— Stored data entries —
++++
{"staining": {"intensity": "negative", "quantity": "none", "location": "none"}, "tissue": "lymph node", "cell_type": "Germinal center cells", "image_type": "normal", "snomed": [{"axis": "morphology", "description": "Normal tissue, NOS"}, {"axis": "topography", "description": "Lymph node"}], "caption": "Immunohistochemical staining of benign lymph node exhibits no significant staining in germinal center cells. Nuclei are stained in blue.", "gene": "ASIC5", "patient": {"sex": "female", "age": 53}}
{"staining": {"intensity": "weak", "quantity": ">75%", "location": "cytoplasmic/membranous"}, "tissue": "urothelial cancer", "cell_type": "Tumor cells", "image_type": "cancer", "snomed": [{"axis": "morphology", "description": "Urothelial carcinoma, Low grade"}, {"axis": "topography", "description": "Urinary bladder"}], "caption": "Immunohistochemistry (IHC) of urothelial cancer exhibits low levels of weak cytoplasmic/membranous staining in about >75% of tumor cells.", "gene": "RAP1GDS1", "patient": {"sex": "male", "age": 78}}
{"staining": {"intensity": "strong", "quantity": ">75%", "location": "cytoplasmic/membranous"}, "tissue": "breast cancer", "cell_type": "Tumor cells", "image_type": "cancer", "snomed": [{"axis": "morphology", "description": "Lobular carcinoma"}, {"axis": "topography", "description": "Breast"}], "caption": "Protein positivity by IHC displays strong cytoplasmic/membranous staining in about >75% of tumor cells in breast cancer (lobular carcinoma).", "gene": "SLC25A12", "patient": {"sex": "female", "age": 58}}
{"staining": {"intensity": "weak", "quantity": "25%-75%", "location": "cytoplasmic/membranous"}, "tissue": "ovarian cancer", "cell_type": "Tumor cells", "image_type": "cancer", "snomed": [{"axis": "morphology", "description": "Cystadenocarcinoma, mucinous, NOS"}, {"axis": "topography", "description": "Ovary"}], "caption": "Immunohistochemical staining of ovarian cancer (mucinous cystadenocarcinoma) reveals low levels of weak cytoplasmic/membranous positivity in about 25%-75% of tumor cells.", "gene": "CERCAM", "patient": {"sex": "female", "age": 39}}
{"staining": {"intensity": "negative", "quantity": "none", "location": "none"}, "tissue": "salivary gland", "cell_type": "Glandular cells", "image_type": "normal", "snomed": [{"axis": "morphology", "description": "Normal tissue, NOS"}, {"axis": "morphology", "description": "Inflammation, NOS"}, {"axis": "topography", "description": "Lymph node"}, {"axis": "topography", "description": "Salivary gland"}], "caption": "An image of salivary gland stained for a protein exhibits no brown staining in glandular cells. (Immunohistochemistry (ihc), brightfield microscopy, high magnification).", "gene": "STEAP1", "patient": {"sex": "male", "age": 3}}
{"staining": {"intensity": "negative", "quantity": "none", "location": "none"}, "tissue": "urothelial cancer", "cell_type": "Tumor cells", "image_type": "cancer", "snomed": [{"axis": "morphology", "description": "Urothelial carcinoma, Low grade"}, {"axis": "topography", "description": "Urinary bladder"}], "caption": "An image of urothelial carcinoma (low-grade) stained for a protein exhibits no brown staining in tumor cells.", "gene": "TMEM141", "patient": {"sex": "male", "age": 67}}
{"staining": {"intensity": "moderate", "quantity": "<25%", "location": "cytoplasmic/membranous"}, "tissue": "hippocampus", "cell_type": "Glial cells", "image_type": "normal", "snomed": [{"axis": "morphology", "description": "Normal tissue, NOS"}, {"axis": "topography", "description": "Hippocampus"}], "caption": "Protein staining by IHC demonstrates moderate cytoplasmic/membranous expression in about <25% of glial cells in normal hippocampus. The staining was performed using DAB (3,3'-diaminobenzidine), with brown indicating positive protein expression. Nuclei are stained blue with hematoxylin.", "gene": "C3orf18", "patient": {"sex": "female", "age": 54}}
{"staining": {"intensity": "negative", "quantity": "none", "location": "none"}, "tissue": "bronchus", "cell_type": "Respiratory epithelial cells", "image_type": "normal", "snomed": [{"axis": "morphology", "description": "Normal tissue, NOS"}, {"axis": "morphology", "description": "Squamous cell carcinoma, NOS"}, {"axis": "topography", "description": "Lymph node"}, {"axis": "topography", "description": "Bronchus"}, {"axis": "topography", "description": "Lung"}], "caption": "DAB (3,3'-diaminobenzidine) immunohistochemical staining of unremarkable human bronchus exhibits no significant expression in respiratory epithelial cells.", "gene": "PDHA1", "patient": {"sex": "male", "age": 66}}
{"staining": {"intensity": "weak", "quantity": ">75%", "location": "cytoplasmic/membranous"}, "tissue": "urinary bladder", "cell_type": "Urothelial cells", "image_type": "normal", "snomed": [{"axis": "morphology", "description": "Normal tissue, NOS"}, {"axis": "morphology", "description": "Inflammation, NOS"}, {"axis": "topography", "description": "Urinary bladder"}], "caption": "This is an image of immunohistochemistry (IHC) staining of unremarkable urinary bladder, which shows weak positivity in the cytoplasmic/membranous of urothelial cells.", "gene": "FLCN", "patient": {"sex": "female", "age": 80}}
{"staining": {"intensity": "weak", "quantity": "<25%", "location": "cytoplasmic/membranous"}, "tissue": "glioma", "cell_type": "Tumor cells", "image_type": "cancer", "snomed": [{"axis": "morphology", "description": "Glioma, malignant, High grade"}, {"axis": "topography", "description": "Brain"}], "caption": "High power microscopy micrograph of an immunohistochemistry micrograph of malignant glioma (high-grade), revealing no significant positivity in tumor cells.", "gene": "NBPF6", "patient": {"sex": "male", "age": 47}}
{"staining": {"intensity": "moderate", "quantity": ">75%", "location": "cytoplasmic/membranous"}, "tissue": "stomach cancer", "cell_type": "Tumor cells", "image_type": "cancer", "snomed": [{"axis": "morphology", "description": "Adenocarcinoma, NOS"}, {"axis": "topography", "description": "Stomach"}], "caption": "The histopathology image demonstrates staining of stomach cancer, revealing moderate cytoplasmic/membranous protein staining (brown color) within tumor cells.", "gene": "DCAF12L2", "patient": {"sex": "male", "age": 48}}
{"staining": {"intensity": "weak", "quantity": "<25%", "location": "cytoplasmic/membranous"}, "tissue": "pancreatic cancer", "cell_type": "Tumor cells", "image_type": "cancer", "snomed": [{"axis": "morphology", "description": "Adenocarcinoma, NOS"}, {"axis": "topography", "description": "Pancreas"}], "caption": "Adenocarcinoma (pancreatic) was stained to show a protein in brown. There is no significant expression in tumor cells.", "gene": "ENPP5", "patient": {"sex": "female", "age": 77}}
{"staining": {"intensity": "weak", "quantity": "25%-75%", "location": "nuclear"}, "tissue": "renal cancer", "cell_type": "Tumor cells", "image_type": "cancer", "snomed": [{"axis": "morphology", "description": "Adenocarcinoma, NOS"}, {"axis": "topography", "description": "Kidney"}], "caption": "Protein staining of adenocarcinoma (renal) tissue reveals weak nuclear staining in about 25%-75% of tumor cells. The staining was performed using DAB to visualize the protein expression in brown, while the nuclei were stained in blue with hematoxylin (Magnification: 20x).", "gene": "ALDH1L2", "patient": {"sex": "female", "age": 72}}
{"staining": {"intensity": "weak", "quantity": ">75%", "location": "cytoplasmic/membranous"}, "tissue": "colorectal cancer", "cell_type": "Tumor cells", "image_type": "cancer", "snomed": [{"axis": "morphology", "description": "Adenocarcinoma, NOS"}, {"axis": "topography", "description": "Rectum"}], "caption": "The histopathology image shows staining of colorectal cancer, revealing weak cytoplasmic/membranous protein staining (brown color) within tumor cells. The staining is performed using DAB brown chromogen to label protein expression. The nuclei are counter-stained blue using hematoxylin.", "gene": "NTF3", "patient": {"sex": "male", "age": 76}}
++++
— Problem —
The word "diaminobenzidine" appears in how many lines of the data? Answer with only the number.

— Written response —
2